Il s'avère que la loi de Benford apparaît beaucoup plus souvent que prévu. Les résultats montrent que de nombreuses séquences, mais pas toutes, satisfont dans une certaine mesure à la loi de Benford, dit Wu, qui a découvert qu'un autre principe empirique appelé loi de Taylor était également largement présent.
La question suivante était un simple pas en avant : la loi de Benford et la loi de Taylor pouvaient-elles être utilisées pour distinguer les séquences aléatoires de celles de l'OEIS ?
Pour le savoir, Wu a généré 40 000 séquences d'entiers aléatoires et les a ajoutées aux 40 000 séquences sélectionnées dans l'OEIS. Il a ensuite formé un algorithme d'apprentissage automatique pour repérer les séquences OEIS à l'aide de la loi de Benford et de la loi de Taylor et pour les distinguer des séquences aléatoires.
Les résultats sont impressionnants. L'algorithme a fonctionné avec une précision de 0,999 et une précision de 0,9984. C'est important car cela met en place la possibilité d'un processus automatisé pour repérer les séquences intéressantes.

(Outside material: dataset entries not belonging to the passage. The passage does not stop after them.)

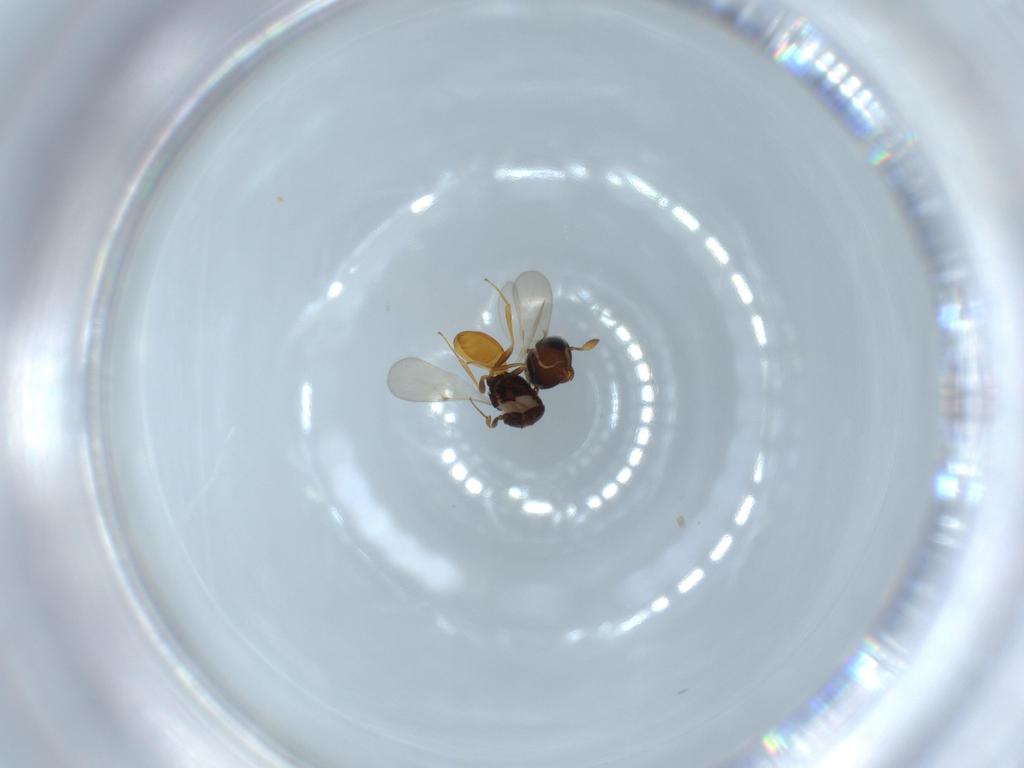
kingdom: Animalia
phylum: Arthropoda
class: Insecta
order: Hymenoptera
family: Scelionidae
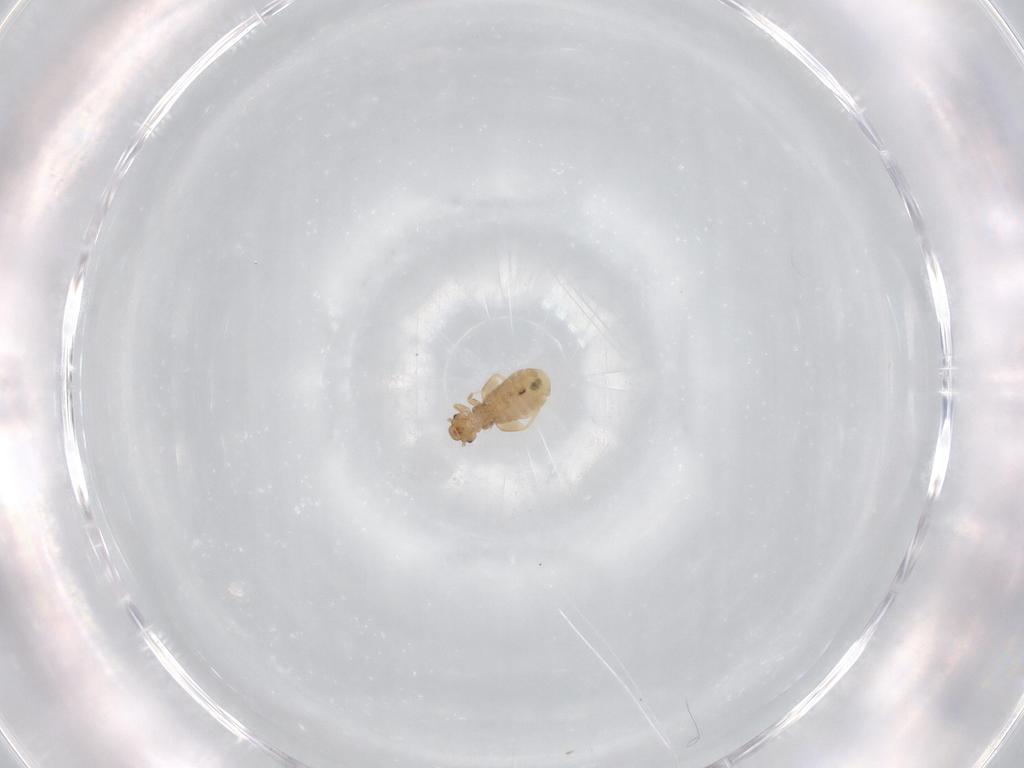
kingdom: Animalia
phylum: Arthropoda
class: Insecta
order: Psocodea
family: Liposcelididae
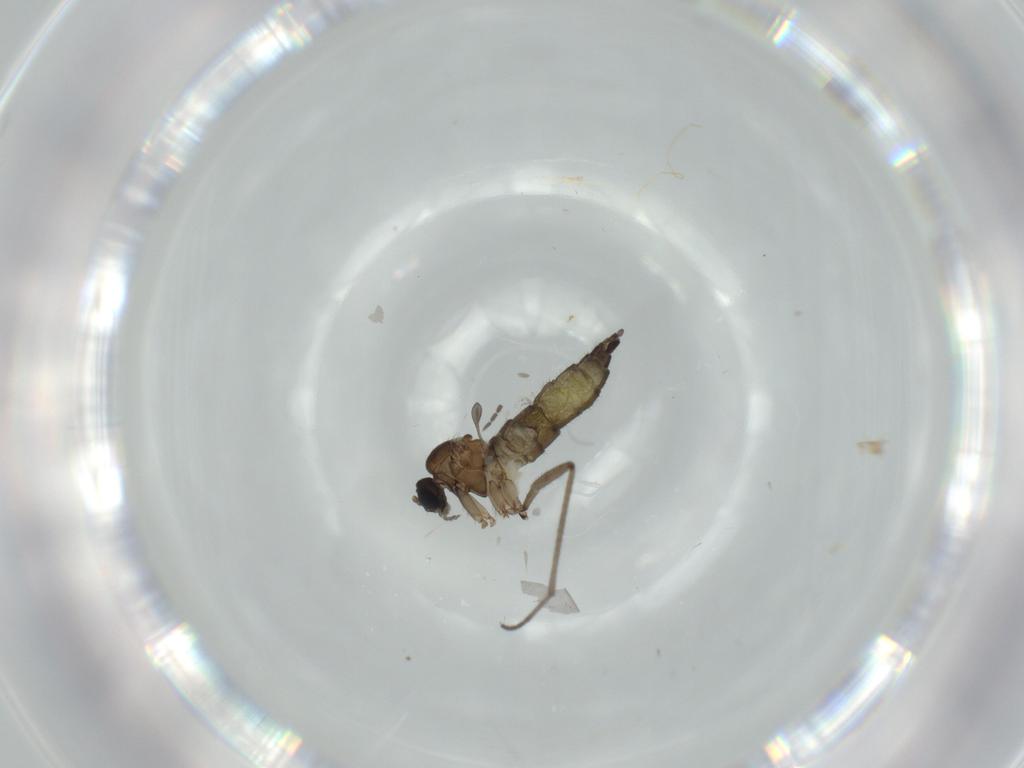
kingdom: Animalia
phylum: Arthropoda
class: Insecta
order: Diptera
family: Sciaridae
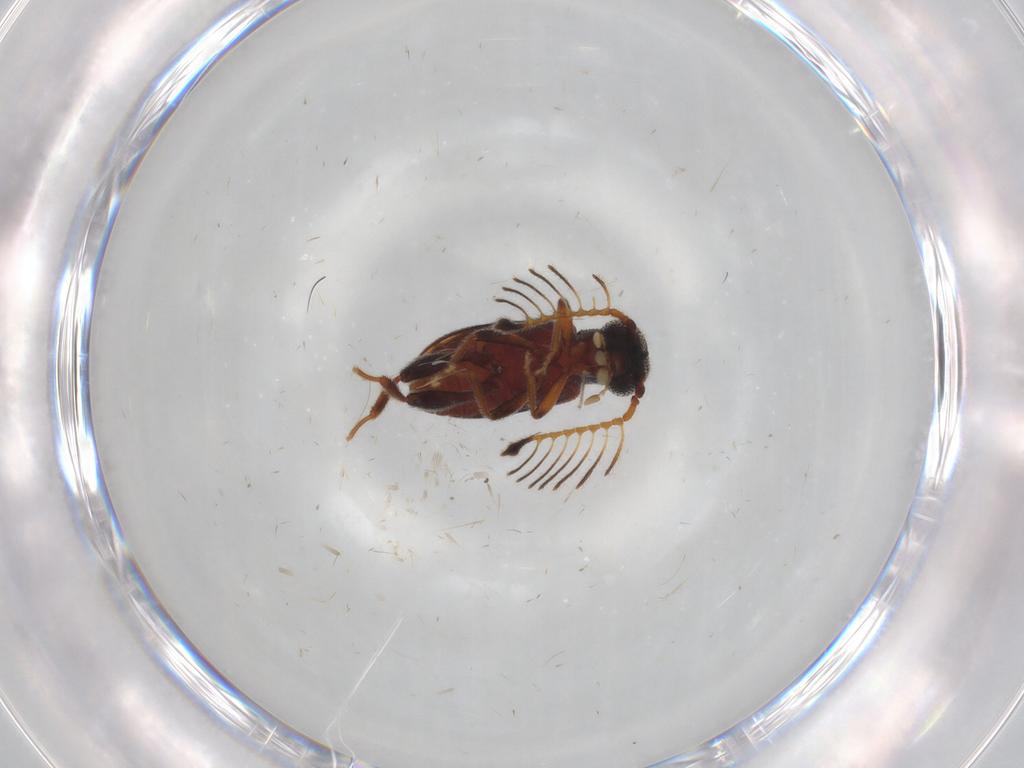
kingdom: Animalia
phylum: Arthropoda
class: Insecta
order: Coleoptera
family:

Une application est immédiatement apparente. Les mathématiciens qui dirigent l'OEIS doivent actuellement traiter quelque 10 000 soumissions par an. Ainsi, un moyen de repérer automatiquement les plus intéressants pourrait être utile.
Cependant, l'approche présente des limites importantes. Les mathématiciens ont défini de nombreuses séquences intéressantes et importantes qui ont un nombre infini de termes mais sont difficiles à calculer. Par conséquent, la base de données ne contient qu'une poignée de ces termes. Ceux-ci ne sont évidemment pas adaptés à ce type d'analyse basée sur la machine.
La question plus large est de savoir si cette approche peut identifier l'élégance ou la beauté en mathématiques. Comme le demande Wu : L'apprentissage automatique peut-il identifier les attributs qualitatifs des connaissances scientifiques ? c'est-à-dire, peut-on dire si un résultat scientifique est élégant, simple ou intéressant ?
Cet objectif n'est peut-être pas totalement futile. Si des lois empiriques telles que celles de Benford et de Taylor sont un indicateur d'intérêt, comme le suggère ce travail, alors peut-être que cet algorithme peut être considéré comme un arbitre de l'élégance, au moins à un certain niveau.
Euler, de la relation éponyme et l'un des plus grands mathématiciens de l'histoire, serait sûrement fasciné.